Николас собрал все свои силы и углубился в Аксхара. Время распалось на десятки тысяч фрагментов и, подобно лунному отражению на воде, стало иллюзорным. Николас почувствовал биение кокоро, когда он вызвал силы Вселенной, глубоко упрятанные в его сущности. Он чувствовал захватившую его вибрацию, как пламя, бегущее по венам. Затем биение постепенно замедлилось и остановилось полностью.

Пора!

Он бросился вверх и вперед. Переворачиваясь, он почувствовал, что его голова коснулась на мгновение потолка, чего было достаточно, чтобы изменить траекторию полета, укоротив ее. Своим глазом тандзяна он увидел опасность того, что одна из его ног прервет луч лазера.

Николас потянулся вверх, некоде, надетые на его руки, впились в балочное перекрытие. Расставив ноги, он закачался на балке, как безумная обезьяна, затем услышал скрип, почувствовал на себе струйку опилок — это прогибалась балка, за которую он уцепился. Он предпринял отчаянный шаг. Продолжая раскачиваться, собрал силы, чтобы оттолкнуться и полететь снова. Балка, прогнившая от протекавшей крыши, начала ломаться по-настоящему, опустив немного вниз державшегося за нее Николаса.

Тогда он оторвался от нее, пролетел вперед, кувыркаясь, в темноту комнаты, над лазерным лучом, который сверкнул перед его взором, над рубиновой иглой и очутился по другую сторону лазера, продолжая кувыркаться.

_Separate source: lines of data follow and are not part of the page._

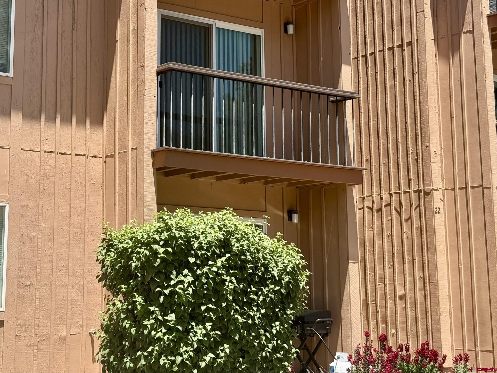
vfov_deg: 30.3
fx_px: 689
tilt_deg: +10.5
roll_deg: -0.2
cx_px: 248
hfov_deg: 39.7
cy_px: 186
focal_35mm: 48
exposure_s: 1/3534
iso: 100
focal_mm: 6.76
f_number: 1.78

Он шлепнулся о доски пола, перекатился на спину. Его голова все еще уходила в плечи, когда он встал на четвереньки.

Николас был в мансарде.

* * *

Челеста проснулась в темноте с мыслью: «Я должна простить не мать, а своего отца». Она села на кровати, находясь в том странном переходном состоянии, когда человек, окончательно еще не проснувшись, не может определить, что реально, а что является еще продолжением сна. В этом состоянии она просидела не одну минуту.

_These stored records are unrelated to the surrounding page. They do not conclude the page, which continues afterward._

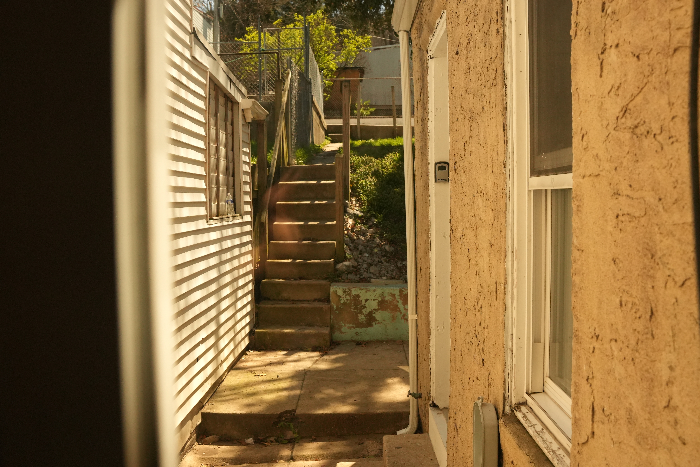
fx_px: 700
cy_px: 234
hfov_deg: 53.1
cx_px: 350
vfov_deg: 36.9
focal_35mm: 36
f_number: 5.6
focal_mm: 24
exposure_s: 1/4000
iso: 1250
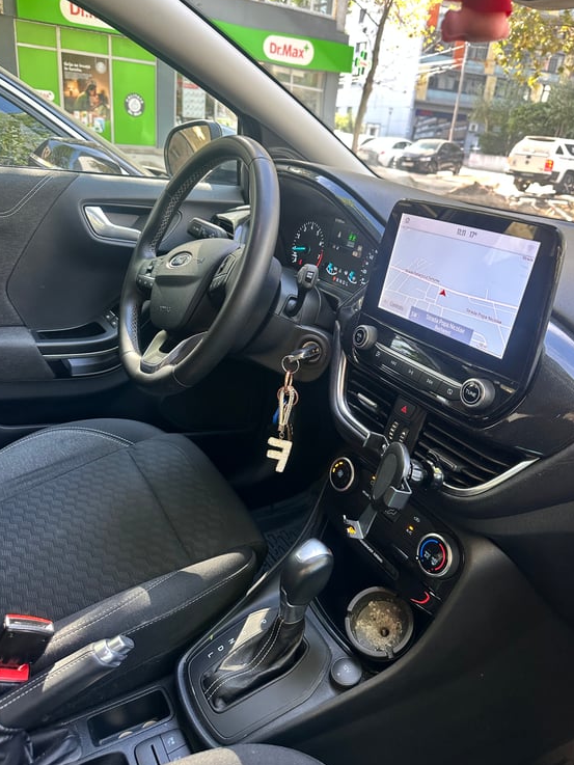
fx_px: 553
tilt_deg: -23.0
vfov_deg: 69.4
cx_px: 285
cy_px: 373
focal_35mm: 25
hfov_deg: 54.9
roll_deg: -4.7
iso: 125
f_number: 1.78
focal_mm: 6.86
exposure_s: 1/121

Жизнь, в которой она только что жила, была до того, как убили ее отца. Было это жертвой? Так объяснил ей Оками-сан. Челеста не сказала ему, и он никогда бы этого не понял, что никакие объяснения не смогут примирить ее со смертью отца. Она не хотела никаких объяснений, она хотела, чтобы он вернулся.

Ее отец был настолько одержим Востоком, что Оками-сан часто в шутку говорил ему, что он больше японец, чем венецианец. Он видел суть проблем, а не их внешнее проявление, и решения, которые он принимал, часто ставили в тупик его соперников и помогли ему собрать небольшое состояние, которое сохранилось даже исходя из вздутых стандартов сегодняшнего дня.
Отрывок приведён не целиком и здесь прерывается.